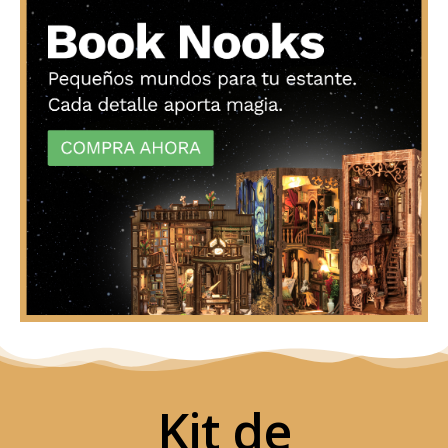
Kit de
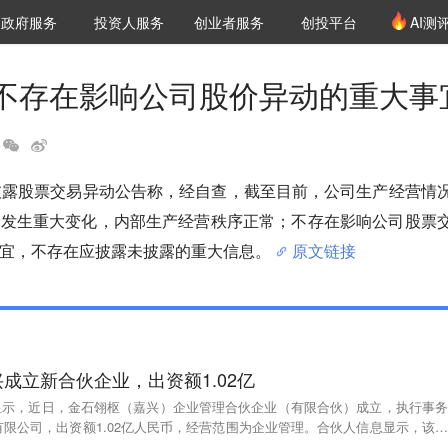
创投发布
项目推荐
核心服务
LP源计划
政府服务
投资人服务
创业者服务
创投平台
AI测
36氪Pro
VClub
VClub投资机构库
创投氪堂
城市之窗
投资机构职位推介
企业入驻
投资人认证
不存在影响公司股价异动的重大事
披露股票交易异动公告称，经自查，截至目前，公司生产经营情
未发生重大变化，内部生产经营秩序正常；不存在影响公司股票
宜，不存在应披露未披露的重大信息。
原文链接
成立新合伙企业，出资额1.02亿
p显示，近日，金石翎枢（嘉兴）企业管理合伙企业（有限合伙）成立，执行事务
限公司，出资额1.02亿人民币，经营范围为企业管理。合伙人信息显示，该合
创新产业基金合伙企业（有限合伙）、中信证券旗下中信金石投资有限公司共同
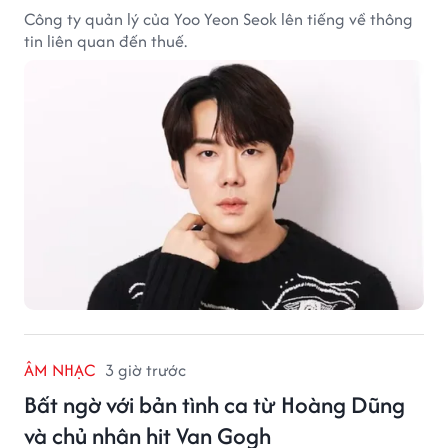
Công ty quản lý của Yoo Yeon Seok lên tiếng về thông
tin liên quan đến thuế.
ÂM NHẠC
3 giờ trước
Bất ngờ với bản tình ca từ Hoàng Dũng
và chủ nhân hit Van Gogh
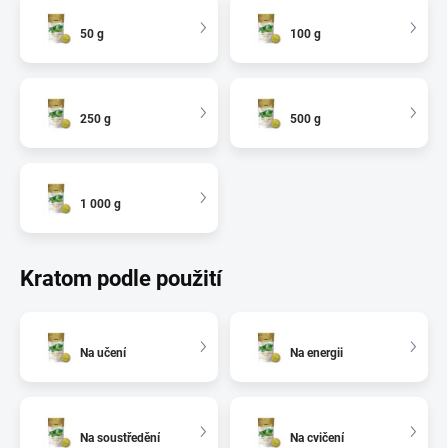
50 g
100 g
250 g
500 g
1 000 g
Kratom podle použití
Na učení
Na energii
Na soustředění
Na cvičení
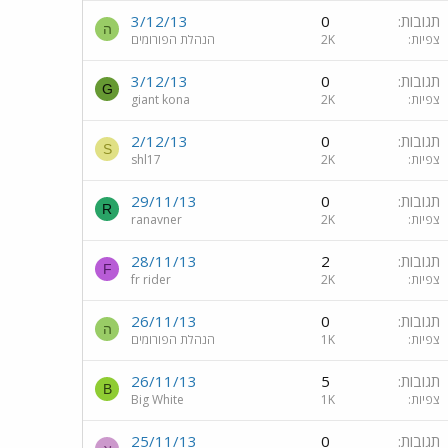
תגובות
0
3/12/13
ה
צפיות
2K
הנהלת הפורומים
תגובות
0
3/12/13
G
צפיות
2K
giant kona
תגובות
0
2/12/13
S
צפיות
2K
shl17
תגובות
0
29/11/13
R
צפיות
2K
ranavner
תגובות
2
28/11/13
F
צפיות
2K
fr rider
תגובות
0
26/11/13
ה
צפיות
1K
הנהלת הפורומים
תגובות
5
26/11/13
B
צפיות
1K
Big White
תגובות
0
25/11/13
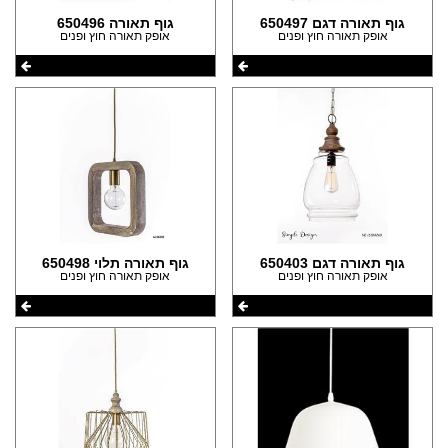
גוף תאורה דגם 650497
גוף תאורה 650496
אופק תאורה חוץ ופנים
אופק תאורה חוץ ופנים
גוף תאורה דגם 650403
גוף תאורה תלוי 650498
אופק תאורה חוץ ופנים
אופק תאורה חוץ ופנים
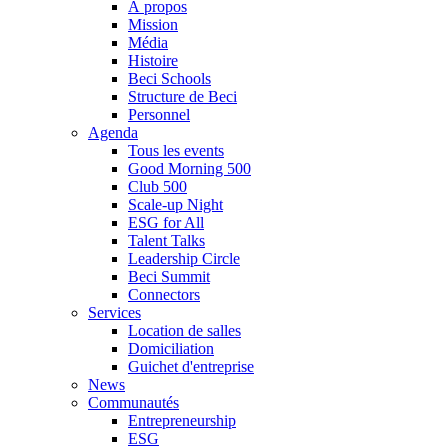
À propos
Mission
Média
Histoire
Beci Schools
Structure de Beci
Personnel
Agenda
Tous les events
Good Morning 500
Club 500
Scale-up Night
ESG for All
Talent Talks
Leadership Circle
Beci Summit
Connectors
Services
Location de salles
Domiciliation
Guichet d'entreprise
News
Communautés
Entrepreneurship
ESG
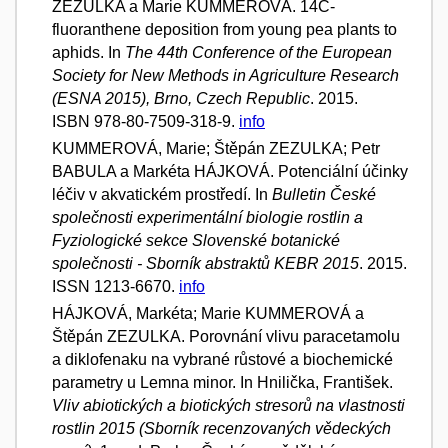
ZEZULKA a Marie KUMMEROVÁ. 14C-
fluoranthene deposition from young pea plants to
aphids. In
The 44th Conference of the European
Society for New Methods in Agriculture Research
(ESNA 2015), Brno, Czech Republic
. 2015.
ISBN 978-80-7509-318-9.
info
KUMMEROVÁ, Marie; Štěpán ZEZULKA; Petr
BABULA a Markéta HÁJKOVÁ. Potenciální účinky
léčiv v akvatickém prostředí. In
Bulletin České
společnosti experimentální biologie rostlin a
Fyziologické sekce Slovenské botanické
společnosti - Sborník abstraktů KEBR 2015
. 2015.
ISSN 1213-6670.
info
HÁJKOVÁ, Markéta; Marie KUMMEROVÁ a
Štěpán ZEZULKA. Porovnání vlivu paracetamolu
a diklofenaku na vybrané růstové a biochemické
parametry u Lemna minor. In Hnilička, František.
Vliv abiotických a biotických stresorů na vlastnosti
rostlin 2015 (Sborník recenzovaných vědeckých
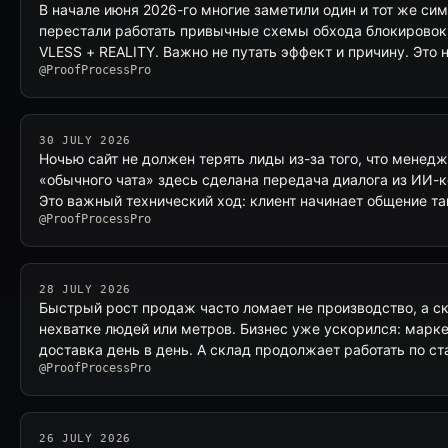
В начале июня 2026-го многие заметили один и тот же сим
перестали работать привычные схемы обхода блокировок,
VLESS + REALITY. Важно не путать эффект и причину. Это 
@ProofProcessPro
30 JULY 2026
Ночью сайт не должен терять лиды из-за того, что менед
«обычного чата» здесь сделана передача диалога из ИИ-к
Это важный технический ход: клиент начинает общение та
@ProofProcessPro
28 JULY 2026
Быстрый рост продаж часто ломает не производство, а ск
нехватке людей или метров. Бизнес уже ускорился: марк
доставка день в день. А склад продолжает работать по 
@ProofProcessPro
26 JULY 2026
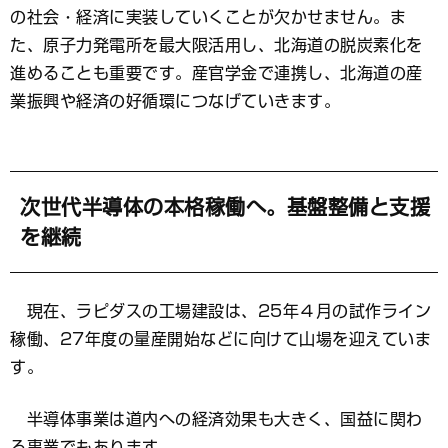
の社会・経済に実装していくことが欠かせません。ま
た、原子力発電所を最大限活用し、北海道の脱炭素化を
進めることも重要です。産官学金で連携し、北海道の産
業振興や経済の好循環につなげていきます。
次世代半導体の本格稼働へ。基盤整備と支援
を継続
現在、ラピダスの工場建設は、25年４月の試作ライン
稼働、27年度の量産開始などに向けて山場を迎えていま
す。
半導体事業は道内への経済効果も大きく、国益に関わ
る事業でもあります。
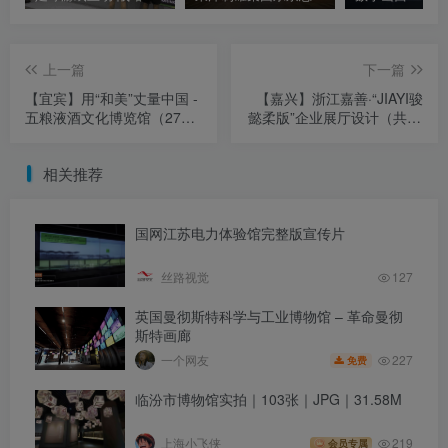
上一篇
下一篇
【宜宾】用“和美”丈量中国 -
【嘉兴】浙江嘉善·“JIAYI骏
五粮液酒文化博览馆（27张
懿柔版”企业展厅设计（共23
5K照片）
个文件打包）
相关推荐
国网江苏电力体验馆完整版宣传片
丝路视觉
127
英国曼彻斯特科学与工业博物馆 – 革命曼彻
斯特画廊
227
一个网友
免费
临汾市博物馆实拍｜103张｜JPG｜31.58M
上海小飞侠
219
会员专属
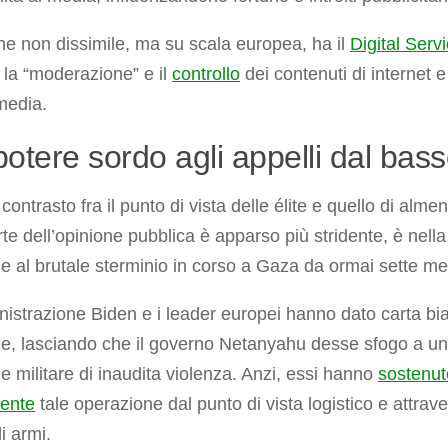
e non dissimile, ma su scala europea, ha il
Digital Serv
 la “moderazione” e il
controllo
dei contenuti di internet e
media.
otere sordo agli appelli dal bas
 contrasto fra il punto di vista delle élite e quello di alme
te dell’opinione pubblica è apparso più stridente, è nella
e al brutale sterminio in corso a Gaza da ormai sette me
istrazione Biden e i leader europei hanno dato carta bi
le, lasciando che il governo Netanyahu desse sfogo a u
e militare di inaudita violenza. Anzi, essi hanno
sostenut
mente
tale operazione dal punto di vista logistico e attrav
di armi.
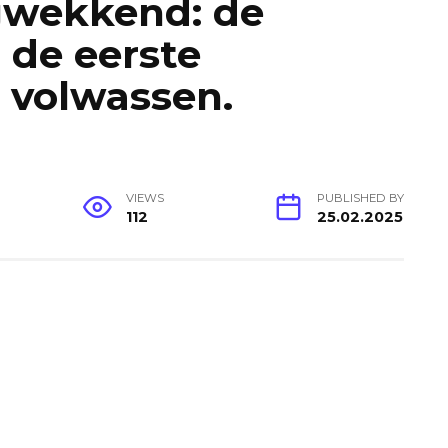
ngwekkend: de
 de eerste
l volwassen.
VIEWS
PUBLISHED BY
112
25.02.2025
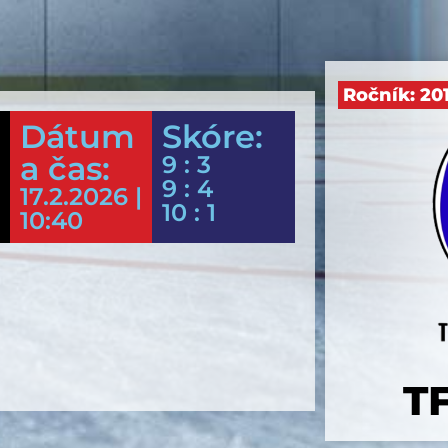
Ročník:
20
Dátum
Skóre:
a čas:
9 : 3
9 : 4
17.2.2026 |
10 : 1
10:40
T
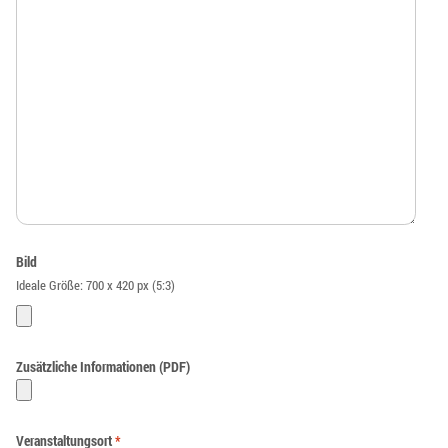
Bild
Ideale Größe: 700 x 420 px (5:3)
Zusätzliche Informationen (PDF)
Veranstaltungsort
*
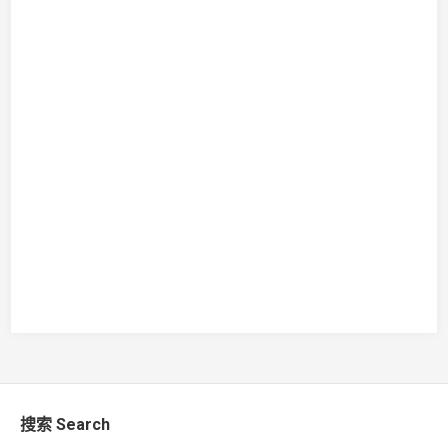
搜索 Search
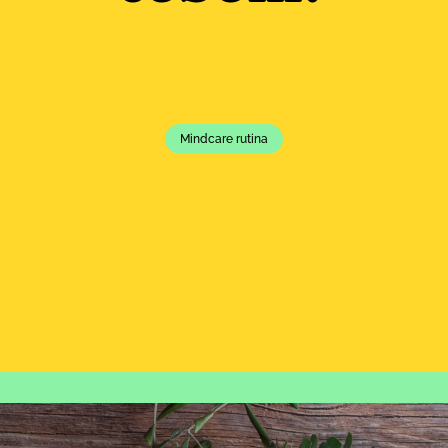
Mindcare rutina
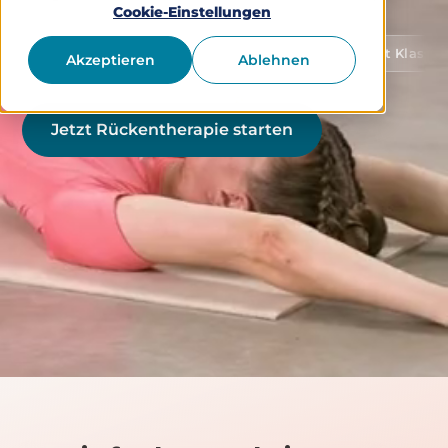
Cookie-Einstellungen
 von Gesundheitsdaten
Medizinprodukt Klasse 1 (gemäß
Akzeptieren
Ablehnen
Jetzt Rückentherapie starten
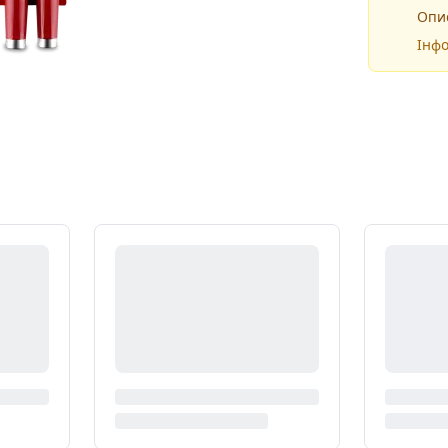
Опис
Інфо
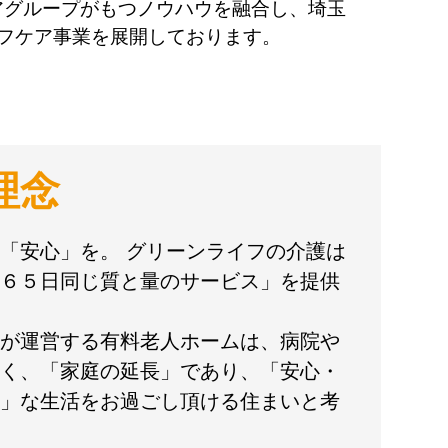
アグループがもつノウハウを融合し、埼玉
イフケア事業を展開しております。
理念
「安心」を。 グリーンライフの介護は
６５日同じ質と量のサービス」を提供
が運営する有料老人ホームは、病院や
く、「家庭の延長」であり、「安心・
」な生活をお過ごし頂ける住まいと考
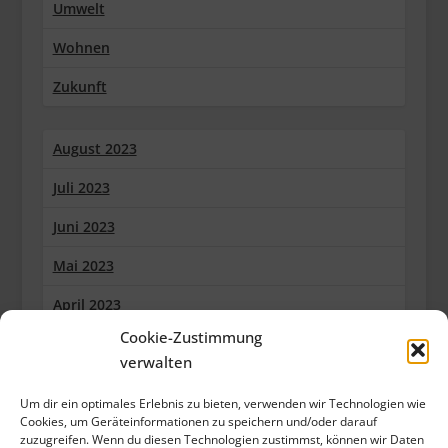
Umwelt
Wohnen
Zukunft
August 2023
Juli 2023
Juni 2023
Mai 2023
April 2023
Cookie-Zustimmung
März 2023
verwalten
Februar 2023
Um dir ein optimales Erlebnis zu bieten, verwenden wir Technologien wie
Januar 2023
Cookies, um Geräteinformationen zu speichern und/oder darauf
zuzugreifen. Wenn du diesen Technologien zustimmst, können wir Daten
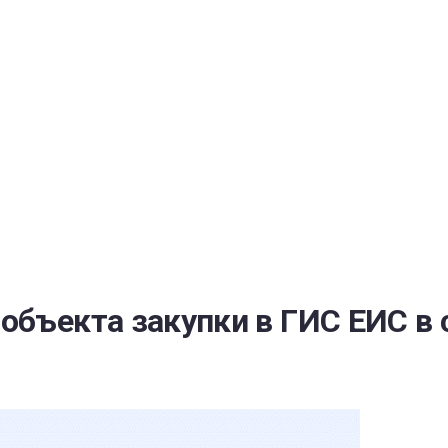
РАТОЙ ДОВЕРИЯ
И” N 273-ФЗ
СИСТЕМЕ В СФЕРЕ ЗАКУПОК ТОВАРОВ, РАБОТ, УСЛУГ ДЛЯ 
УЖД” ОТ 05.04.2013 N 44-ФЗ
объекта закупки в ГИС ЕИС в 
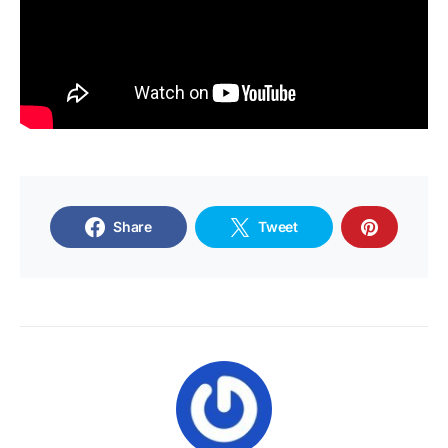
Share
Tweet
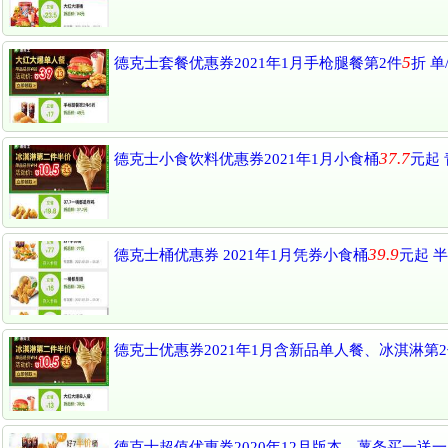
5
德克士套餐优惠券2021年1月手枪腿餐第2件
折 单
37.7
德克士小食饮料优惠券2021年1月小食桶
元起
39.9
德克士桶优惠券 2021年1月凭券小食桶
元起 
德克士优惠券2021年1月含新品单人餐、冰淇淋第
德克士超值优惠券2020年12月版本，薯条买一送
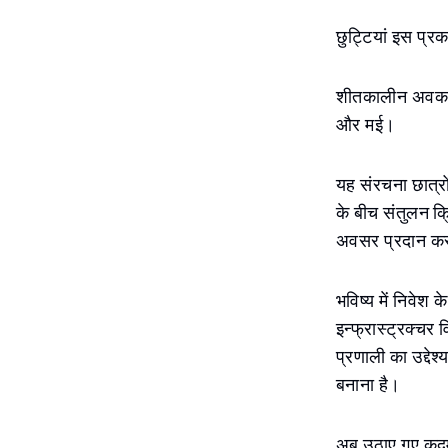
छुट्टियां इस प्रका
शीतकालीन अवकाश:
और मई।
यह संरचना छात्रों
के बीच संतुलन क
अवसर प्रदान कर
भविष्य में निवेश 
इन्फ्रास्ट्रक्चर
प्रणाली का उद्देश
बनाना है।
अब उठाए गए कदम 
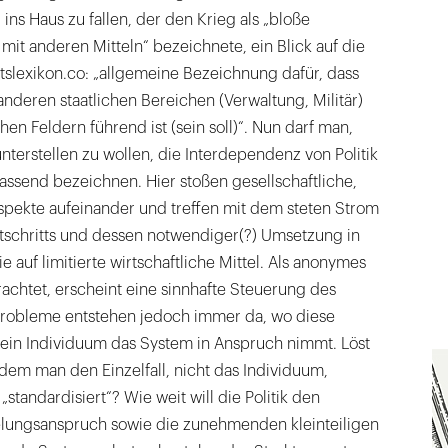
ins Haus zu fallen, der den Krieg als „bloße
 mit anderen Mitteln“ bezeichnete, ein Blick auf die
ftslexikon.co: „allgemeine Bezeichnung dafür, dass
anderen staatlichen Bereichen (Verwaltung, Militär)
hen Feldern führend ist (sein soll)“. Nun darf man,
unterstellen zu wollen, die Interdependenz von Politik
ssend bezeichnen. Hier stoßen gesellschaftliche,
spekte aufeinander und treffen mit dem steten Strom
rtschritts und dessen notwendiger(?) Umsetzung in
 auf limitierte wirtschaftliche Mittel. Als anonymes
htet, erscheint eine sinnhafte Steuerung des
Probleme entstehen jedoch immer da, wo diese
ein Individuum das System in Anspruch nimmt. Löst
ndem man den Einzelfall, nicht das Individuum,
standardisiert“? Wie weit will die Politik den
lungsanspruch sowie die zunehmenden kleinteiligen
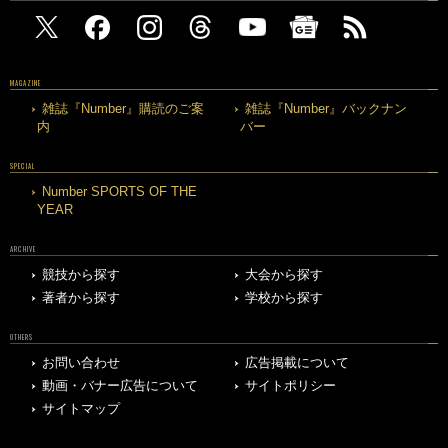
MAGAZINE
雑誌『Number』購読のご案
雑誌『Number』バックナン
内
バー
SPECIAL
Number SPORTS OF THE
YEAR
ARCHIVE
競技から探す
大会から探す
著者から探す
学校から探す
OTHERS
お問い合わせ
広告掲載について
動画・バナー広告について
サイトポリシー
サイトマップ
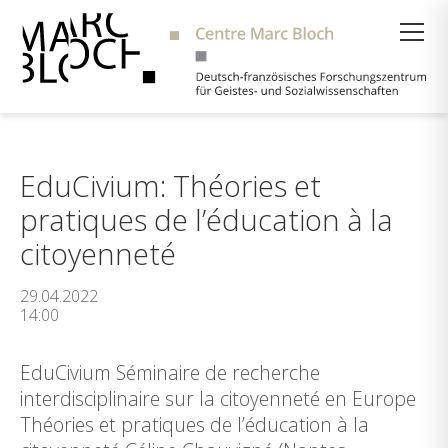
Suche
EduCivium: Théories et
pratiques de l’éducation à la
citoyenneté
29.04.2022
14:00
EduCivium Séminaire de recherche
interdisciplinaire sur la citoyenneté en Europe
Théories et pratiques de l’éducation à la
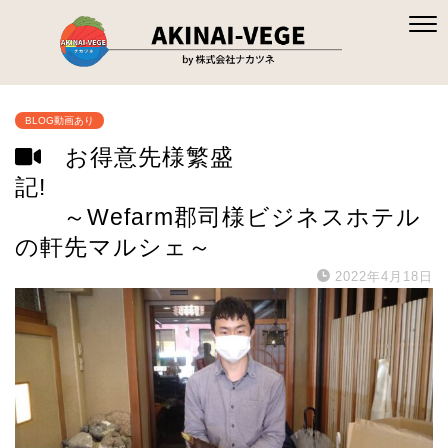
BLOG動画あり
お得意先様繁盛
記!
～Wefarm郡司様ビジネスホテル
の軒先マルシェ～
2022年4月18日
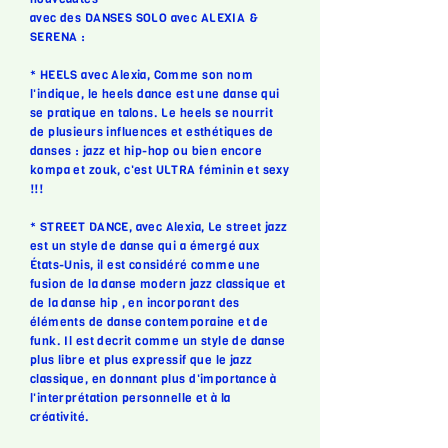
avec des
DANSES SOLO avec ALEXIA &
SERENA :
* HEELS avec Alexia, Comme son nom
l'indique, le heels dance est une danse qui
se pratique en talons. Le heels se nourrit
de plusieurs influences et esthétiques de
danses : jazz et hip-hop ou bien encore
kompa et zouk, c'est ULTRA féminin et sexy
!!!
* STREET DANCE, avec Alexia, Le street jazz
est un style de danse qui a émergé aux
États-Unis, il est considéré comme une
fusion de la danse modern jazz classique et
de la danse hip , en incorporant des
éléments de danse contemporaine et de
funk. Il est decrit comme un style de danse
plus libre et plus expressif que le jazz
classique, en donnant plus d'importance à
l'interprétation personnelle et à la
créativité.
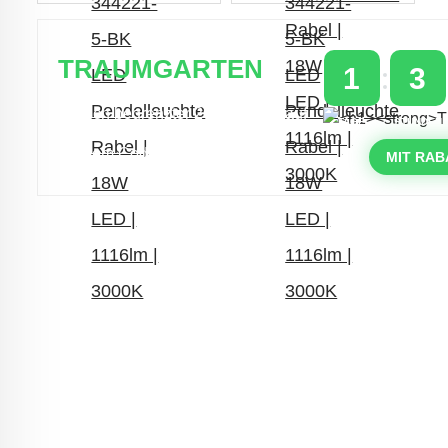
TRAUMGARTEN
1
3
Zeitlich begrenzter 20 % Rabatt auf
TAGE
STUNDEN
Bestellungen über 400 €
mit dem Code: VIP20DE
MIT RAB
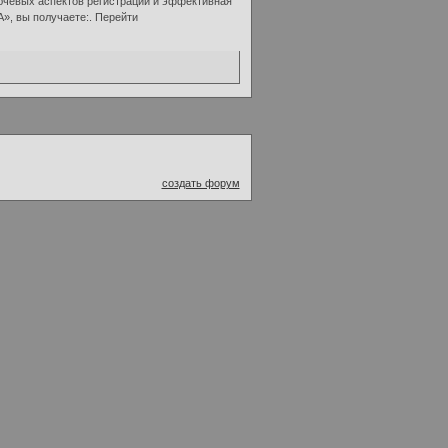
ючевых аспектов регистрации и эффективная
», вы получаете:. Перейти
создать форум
- - - -
EXERCISE REQUIREMENTS
Rewrite the lines between the line containing "В начале июня" and the line containing "диалога из ИИ-к", inclusive, replacing "Ночью" with "Вечером" and leaving everything else unchanged.

RESULT FOR THIS TASK
В начале июня 2026-го многие заметили один и тот же сим
перестали работать привычные схемы обхода блокировок,
VLESS + REALITY. Важно не путать эффект и причину. Это 
@ProofProcessPro
30 JULY 2026
Вечером сайт не должен терять лиды из-за того, что менед
«обычного чата» здесь сделана передача диалога из ИИ-к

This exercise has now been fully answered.